Lorsque le roi s’absente en vacances à l’étranger ou qu’il met ses activités en pause pour raisons de santé, tout est suspendu, à l’arrêt, les hauts fonctionnaires ne prennent aucune initiative, de crainte d’être tenus pour responsables d’une erreur. Résultat : le pays avance par à-coups, en mode permanent marche-arrêt. Un exemple : le mirifique Centre culturel du Maroc à Paris (1 400 mètres carrés boulevard Saint-Germain) attend toujours son nouveau directeur, plus de deux ans après l’achèvement des travaux.

Que restera-t-il de Mohammed VI sur le plan intérieur ? Des acquis incontestables : des infrastructures nettement améliorées, le seul train à grande vitesse en Afrique (Tanger-Casablanca), des autoroutes, le complexe portuaire de Tanger Med, le désenclavement du nord du pays, une électrification rurale à 99 %, l’émergence d’une classe moyenne dans les grandes villes et une gestion remarquable de la pandémie de Covid-19.
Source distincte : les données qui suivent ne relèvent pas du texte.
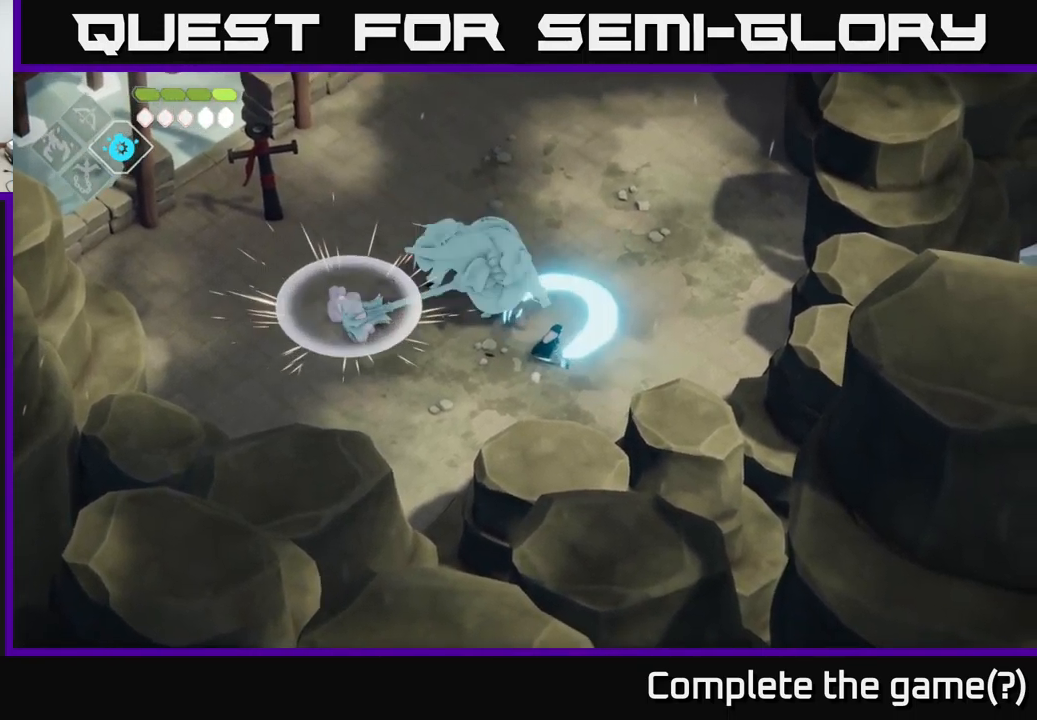
{"buttons": [], "left_stick": "up-right", "right_stick": "center", "events": [[33, "X", "up"], [250, "X", "down"], [283, "left_stick", "up-left"], [433, "X", "up"], [500, "left_stick", "up-right"]]}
Le passif reste néanmoins lourd : des campagnes et des bidonvilles victimes d’une pauvreté quasi biblique, un fossé croissant entre urbains et ruraux, un chômage des jeunes endémique et une paysannerie de plus en plus fragilisée par la sécheresse et le réchauffement climatique. Des trois « lionceaux » d’autrefois, Mohammed VI est sans conteste celui qui a le mieux réussi. Quitte à avoir transformé le paysage politique national en un véritable désert.